Does your home have icicles? Those picturesque, glistening signs that winter has truly come to Upstate New York once again. While they can be pretty at first, icicles or rather, ice dams, can be a very visible indication that your home has insulation problems. “An ice dam is a ridge of ice that forms at the edge of a roof and prevents melting snow (water) from draining off the roof,” according to the University of Minnesota. Ice dams can cause water to leak into your home and damage walls, floors, and ceilings.
- Icicles on the edge of your roofs
- Ice build-up on or behind your gutter or on the edge of your roof
- Ice visible through the soffit or soffit vents
- Ice or water on the siding or in / around your window or door frames
- Water leaking into your home, near windows and doors or even on your ceiling
Ice dams are the result of snow, on a section of the roof warmer than 32°F, melting then refreezing along the edges colder than 32°F. Heat escapes into your attic, melts the snow on your roof which then refreezes along the colder edge of your roof. This forms the icicles that you can see from the street. What you don’t see though is the water that works its way under your shingles and leaks into your home after becoming trapped between the remaining snow and the ice dam. Eventually this will become visible as the water finds its way into the walls or ceiling.
What Causes Ice Dams
There are a number of factors that can cause ice dams but what it really comes down to is a weak building envelope. The physical separator between the interior and exterior of your home, most notably the roof, walls, and foundation, is called the “building envelope.” Every home and its building envelope is unique and requires a careful balance of insulation and ventilation. This means that the more insulation doesn’t necessarily equal a more efficient home. The best way to test your home’s building envelope is to have a home energy audit completed by a professional.

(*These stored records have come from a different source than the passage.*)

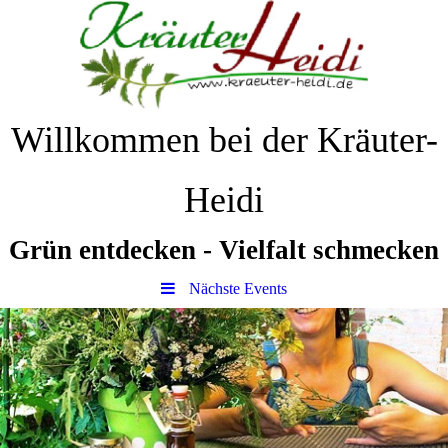
Willkommen bei der Kräuter-
Heidi
Grün
entdecken
-
Vielfalt
schmecken
Nächste Events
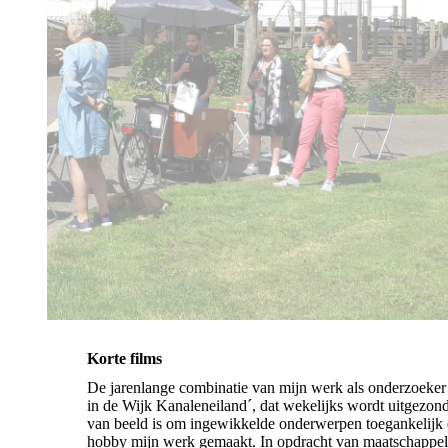
Korte films
De jarenlange combinatie van mijn werk als onderzoeker 
in de Wijk Kanaleneiland´, dat wekelijks wordt uitgezon
van beeld is om ingewikkelde onderwerpen toegankelijk 
hobby mijn werk gemaakt. In opdracht van maatschappelij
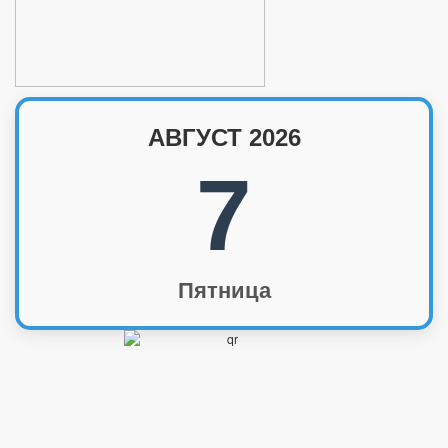
АВГУСТ 2026
7
Пятница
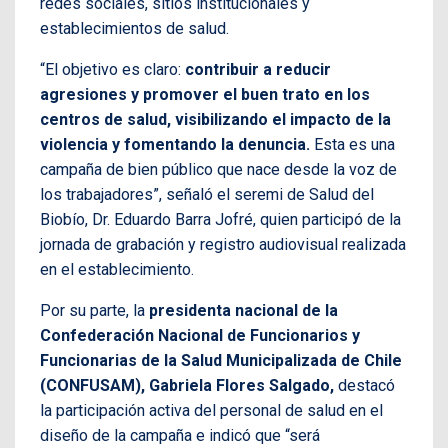
redes sociales, sitios institucionales y
establecimientos de salud.
“El objetivo es claro:
contribuir a reducir
agresiones y promover el buen trato en los
centros de salud, visibilizando el impacto de la
violencia y fomentando la denuncia.
Esta es una
campaña de bien público que nace desde la voz de
los trabajadores”, señaló el seremi de Salud del
Biobío, Dr. Eduardo Barra Jofré, quien participó de la
jornada de grabación y registro audiovisual realizada
en el establecimiento.
Por su parte, la
presidenta nacional de la
Confederación Nacional de Funcionarios y
Funcionarias de la Salud Municipalizada de Chile
(CONFUSAM), Gabriela Flores Salgado,
destacó
la participación activa del personal de salud en el
diseño de la campaña e indicó que “será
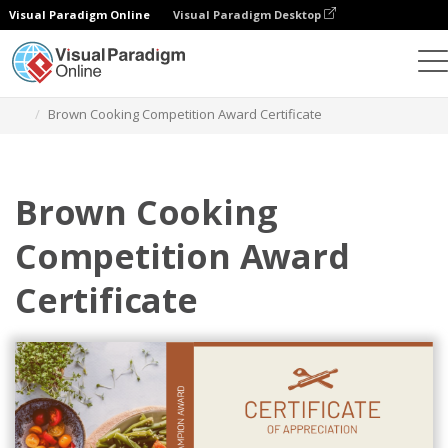
Visual Paradigm Online
Visual Paradigm Desktop
Grafik-Design-Tool
Vorlagen
Bescheinigungen
Brown Cooking Competition Award Certificate
Brown Cooking
Competition Award
Certificate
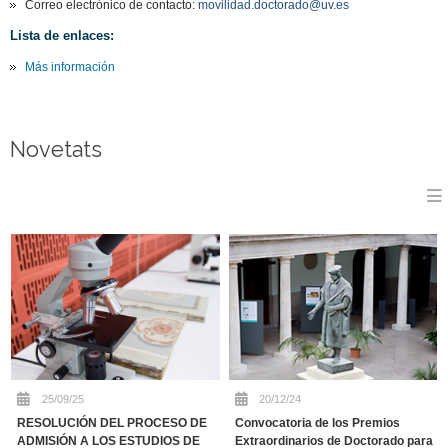
Correo electrónico de contacto:
movilidad.doctorado@uv.es
Lista de enlaces:
Más información
Novetats
25/09/25
20/12/24
RESOLUCIÓN DEL PROCESO DE
Convocatoria de los Premios
ADMISIÓN A LOS ESTUDIOS DE
Extraordinarios de Doctorado para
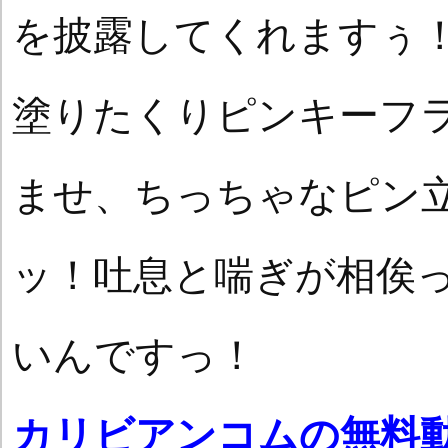
を披露してくれますぅ
塗りたくりピンキーフ
ませ、ちっちゃなピン
ッ！吐息と喘ぎが相俟
いんですっ！
カリビアンコムの無料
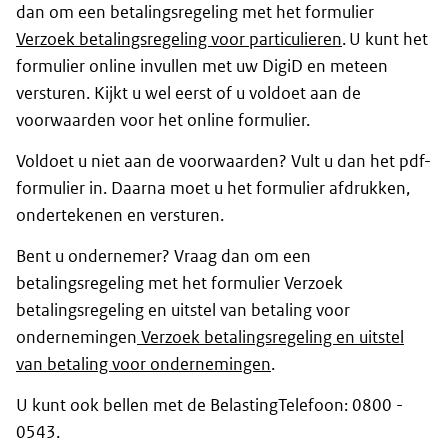
dan om een betalingsregeling met het formulier
Verzoek betalingsregeling voor particulieren
. U kunt het
formulier online invullen met uw DigiD en meteen
versturen. Kijkt u wel eerst of u voldoet aan de
voorwaarden voor het online formulier.
Voldoet u niet aan de voorwaarden? Vult u dan het pdf-
formulier in. Daarna moet u het formulier afdrukken,
ondertekenen en versturen.
Bent u ondernemer? Vraag dan om een
betalingsregeling met het formulier Verzoek
betalingsregeling en uitstel van betaling voor
ondernemingen
Verzoek betalingsregeling en uitstel
van betaling voor ondernemingen
.
U kunt ook bellen met de BelastingTelefoon: 0800 -
0543.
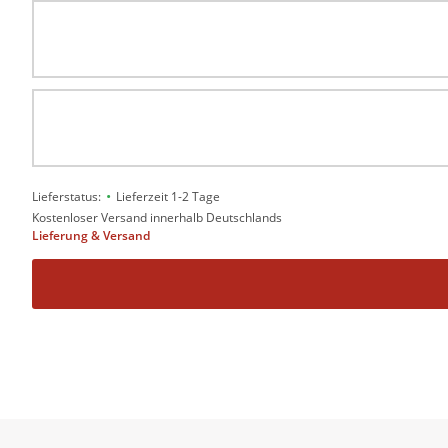
•
Lieferstatus:
Lieferzeit 1-2 Tage
Kostenloser Versand innerhalb Deutschlands
Lieferung & Versand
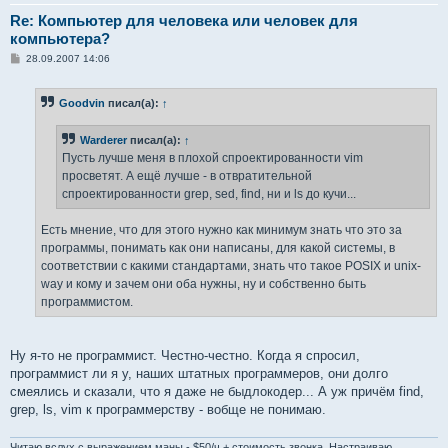
Re: Компьютер для человека или человек для
компьютера?
С
28.09.2007 14:06
о
о
б
Goodvin
писал(а):
↑
щ
е
н
Warderer
писал(а):
↑
и
е
Пусть лучше меня в плохой спроектированности vim
просветят. А ещё лучше - в отвратительной
спроектированности grep, sed, find, ни и ls до кучи...
Есть мнение, что для этого нужно как минимум знать что это за
программы, понимать как они написаны, для какой системы, в
соответствии с какими стандартами, знать что такое POSIX и unix-
way и кому и зачем они оба нужны, ну и собственно быть
программистом.
Ну я-то не программист. Честно-честно. Когда я спросил,
программист ли я у, наших штатных программеров, они долго
смеялись и сказали, что я даже не быдлокодер... А уж причём find,
grep, ls, vim к программерству - вобще не понимаю.
Читаю вслух с выражением маны - $50/ч + стоимость звонка. Настраиваю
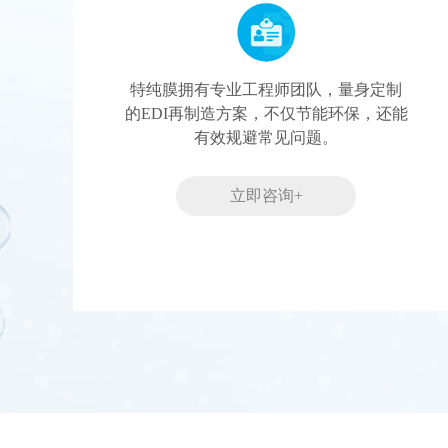
特纯膜拥有专业工程师团队，量身定制
的EDI再制造方案，不仅节能环保，还能
有效规避常见问题。
立即咨询+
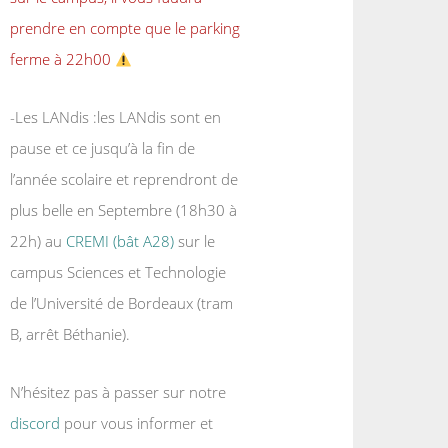
prendre en compte que le parking
ferme à 22h00
-Les LANdis :les LANdis sont en
pause et ce jusqu’à la fin de
l’année scolaire et reprendront de
plus belle en Septembre (18h30 à
22h) au
CREMI (bât A28)
sur le
campus Sciences et Technologie
de l’Université de Bordeaux (tram
B, arrêt Béthanie).
N’hésitez pas à passer sur notre
discord
pour vous informer et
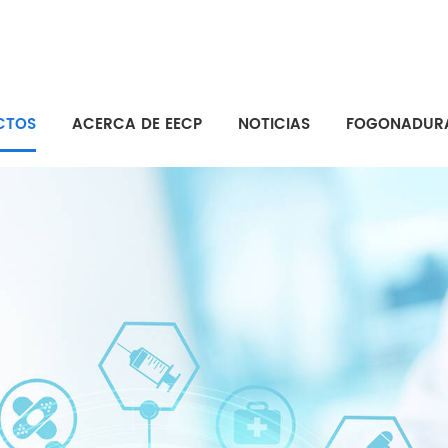
CTOS
ACERCA DE EECP
NOTICIAS
FOGONADUR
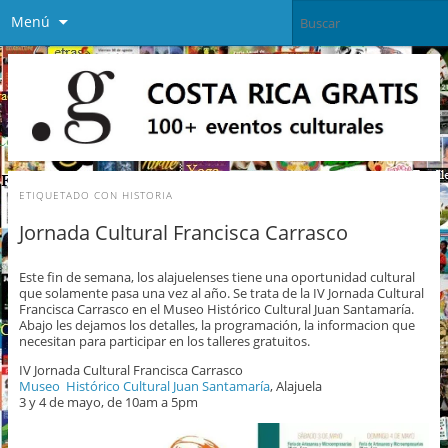
Menú
ETIQUETADO CON
HISTORIA
Jornada Cultural Francisca Carrasco
Este fin de semana, los alajuelenses tiene una oportunidad cultural
que solamente pasa una vez al año. Se trata de la IV Jornada Cultural
Francisca Carrasco en el Museo Histórico Cultural Juan Santamaría.
Abajo les dejamos los detalles, la programación, la informacion que
necesitan para participar en los talleres gratuitos.
IV Jornada Cultural Francisca Carrasco
Museo Histórico Cultural Juan Santamaría
, Alajuela
3 y 4 de mayo, de 10am a 5pm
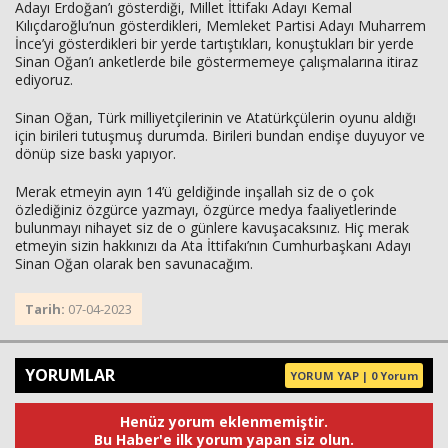
Adayı Erdoğan’ı gösterdiği, Millet İttifakı Adayı Kemal
Kılıçdaroğlu’nun gösterdikleri, Memleket Partisi Adayı Muharrem
İnce’yi gösterdikleri bir yerde tartıştıkları, konuştukları bir yerde
Sinan Oğan’ı anketlerde bile göstermemeye çalışmalarına itiraz
ediyoruz.
Sinan Oğan, Türk milliyetçilerinin ve Atatürkçülerin oyunu aldığı
için birileri tutuşmuş durumda. Birileri bundan endişe duyuyor ve
dönüp size baskı yapıyor.
Merak etmeyin ayın 14’ü geldiğinde inşallah siz de o çok
özlediğiniz özgürce yazmayı, özgürce medya faaliyetlerinde
bulunmayı nihayet siz de o günlere kavuşacaksınız. Hiç merak
etmeyin sizin hakkınızı da Ata İttifakı’nın Cumhurbaşkanı Adayı
Sinan Oğan olarak ben savunacağım.
Tarih:
07-04-2023
YORUMLAR
YORUM YAP | 0 Yorum
Henüz yorum eklenmemiştir.
Bu Haber'e ilk yorum yapan siz olun.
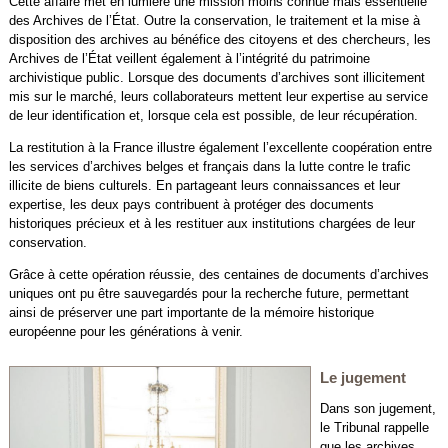
Cette affaire met en lumière une mission moins connue mais essentielle
des Archives de l’État. Outre la conservation, le traitement et la mise à
disposition des archives au bénéfice des citoyens et des chercheurs, les
Archives de l’État veillent également à l’intégrité du patrimoine
archivistique public. Lorsque des documents d’archives sont illicitement
mis sur le marché, leurs collaborateurs mettent leur expertise au service
de leur identification et, lorsque cela est possible, de leur récupération.
La restitution à la France illustre également l’excellente coopération entre
les services d’archives belges et français dans la lutte contre le trafic
illicite de biens culturels. En partageant leurs connaissances et leur
expertise, les deux pays contribuent à protéger des documents
historiques précieux et à les restituer aux institutions chargées de leur
conservation.
Grâce à cette opération réussie, des centaines de documents d’archives
uniques ont pu être sauvegardés pour la recherche future, permettant
ainsi de préserver une part importante de la mémoire historique
européenne pour les générations à venir.
Le jugement
Dans son jugement,
le Tribunal rappelle
que les archives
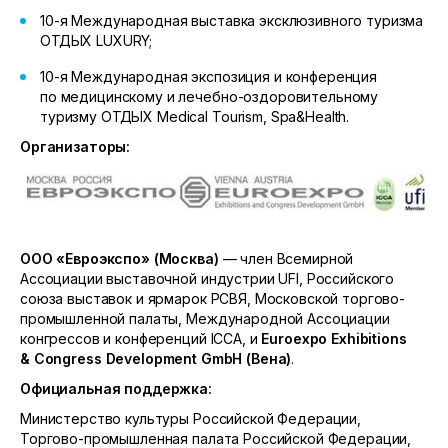
10-я
Международная выставка эксклюзивного туризма
ОТДЫХ LUXURY;
10-я
Международная экспозиция и конференция
по медицинскому и лечебно-оздоровительному
туризму ОТДЫХ Medical Tourism, Spa&Health.
Организаторы:
ООО «Евроэкспо» (Москва)
— член Всемирной
Ассоциации выставочной индустрии UFI, Российского
союза выставок и ярмарок РСВЯ, Московской торгово-
промышленной палаты, Международной Ассоциации
конгрессов и конференций ICCA, и
Euroexpo
Exhibitions
&
Congress
Development
GmbH
(Вена)
.
Официальная поддержка:
Министерство культуры Российской Федерации,
Торгово-промышленная палата Российской Федерации,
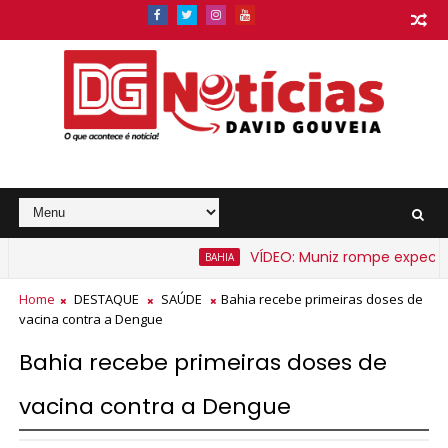
VÍDEO: Muniz rompe expectativa
BAHIA
Home
DESTAQUE
SAÚDE
Bahia recebe primeiras doses de
vacina contra a Dengue
Bahia recebe primeiras doses de
vacina contra a Dengue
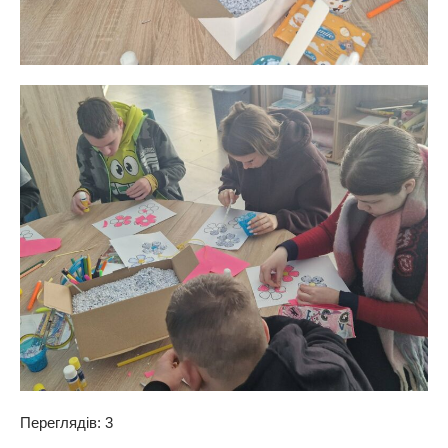
Переглядів: 3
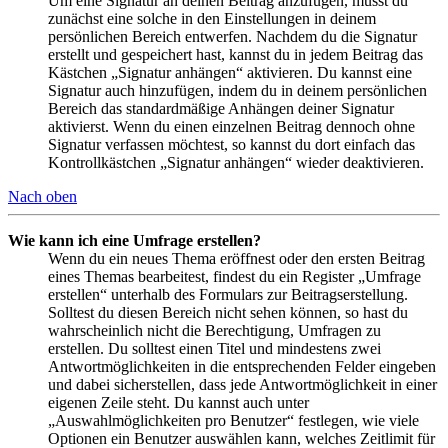
Um eine Signatur an deinen Beitrag anzufügen, musst du
zunächst eine solche in den Einstellungen in deinem
persönlichen Bereich entwerfen. Nachdem du die Signatur
erstellt und gespeichert hast, kannst du in jedem Beitrag das
Kästchen „Signatur anhängen“ aktivieren. Du kannst eine
Signatur auch hinzufügen, indem du in deinem persönlichen
Bereich das standardmäßige Anhängen deiner Signatur
aktivierst. Wenn du einen einzelnen Beitrag dennoch ohne
Signatur verfassen möchtest, so kannst du dort einfach das
Kontrollkästchen „Signatur anhängen“ wieder deaktivieren.
Nach oben
Wie kann ich eine Umfrage erstellen?
Wenn du ein neues Thema eröffnest oder den ersten Beitrag
eines Themas bearbeitest, findest du ein Register „Umfrage
erstellen“ unterhalb des Formulars zur Beitragserstellung.
Solltest du diesen Bereich nicht sehen können, so hast du
wahrscheinlich nicht die Berechtigung, Umfragen zu
erstellen. Du solltest einen Titel und mindestens zwei
Antwortmöglichkeiten in die entsprechenden Felder eingeben
und dabei sicherstellen, dass jede Antwortmöglichkeit in einer
eigenen Zeile steht. Du kannst auch unter
„Auswahlmöglichkeiten pro Benutzer“ festlegen, wie viele
Optionen ein Benutzer auswählen kann, welches Zeitlimit für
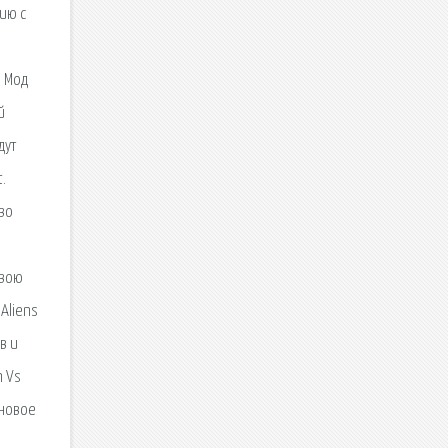
ию с
. Мод
й
дут
.
во
овою
Aliens
в и
n Vs
 новое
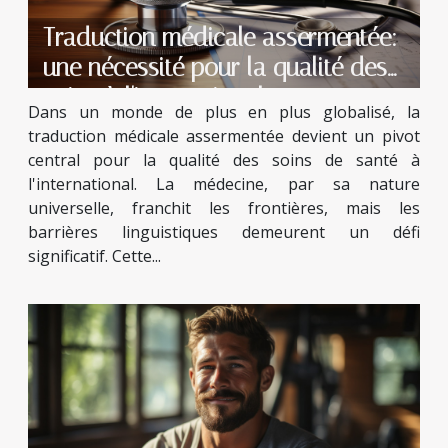
Traduction médicale assermentée:
une nécessité pour la qualité des
soins à l'international
Dans un monde de plus en plus globalisé, la
traduction médicale assermentée devient un pivot
central pour la qualité des soins de santé à
l'international. La médecine, par sa nature
universelle, franchit les frontières, mais les
barrières linguistiques demeurent un défi
significatif. Cette...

There are some common myths about the cause of ice dams. Some people believe that gutters can cause ice dams and while gutters can provide a foundation for the ice dams, they would simply form on the edge of your roof without gutters. Some people blame the improper installation of new windows or door. While it’s not unusual for ice dams to become worse after replacing your windows or doors, the worsening of the situation is not because of cheap materials or products. Since the heat can no longer escape through old, drafty windows and doors, it now finds its way out through an inadequately insulated and ventilated attic.
Doing Nothing Is Dangerous
Scary icicles are the least of your problems. While you may not have the means to rid your house of ice dams for good, the worst thing you can do is nothing. If left alone, ice dams can cause so much unseen damage. The water build up on your roof will eventually find its way under your shingles and into your attic and walls. The water can come through your ceiling and walls and leave you with perpetually leaking windows and doors. This can further lead to mold and mildew build up in your home. It is also not unheard of roofs collapsing from ice dam damage, which may be considered an “Act of God” and not covered by roof warranties.
You’re off to a good start by learning what to look for! Buy a roof rake. Like, yesterday. Clear the snow as soon as you can, before it has the chance to melt. A temporary do-it-yourself solution is to make a salt sock out of calcium chloride and nylon stockings. After laying the salt sock across the dam for a while, the rock salt will cause a breach that allows the water to run off your roof instead of building up. If you have the means and the opportunity, strengthening your building envelope with proper insulation and ventilation is the way to go. Many companies offer comprehensive home assessments to help you find the weaknesses in your home’s building envelopes and offer solutions custom-fit to your home.
Ice dams can be a real headache but they don’t have to be if you address the problem sooner rather than later!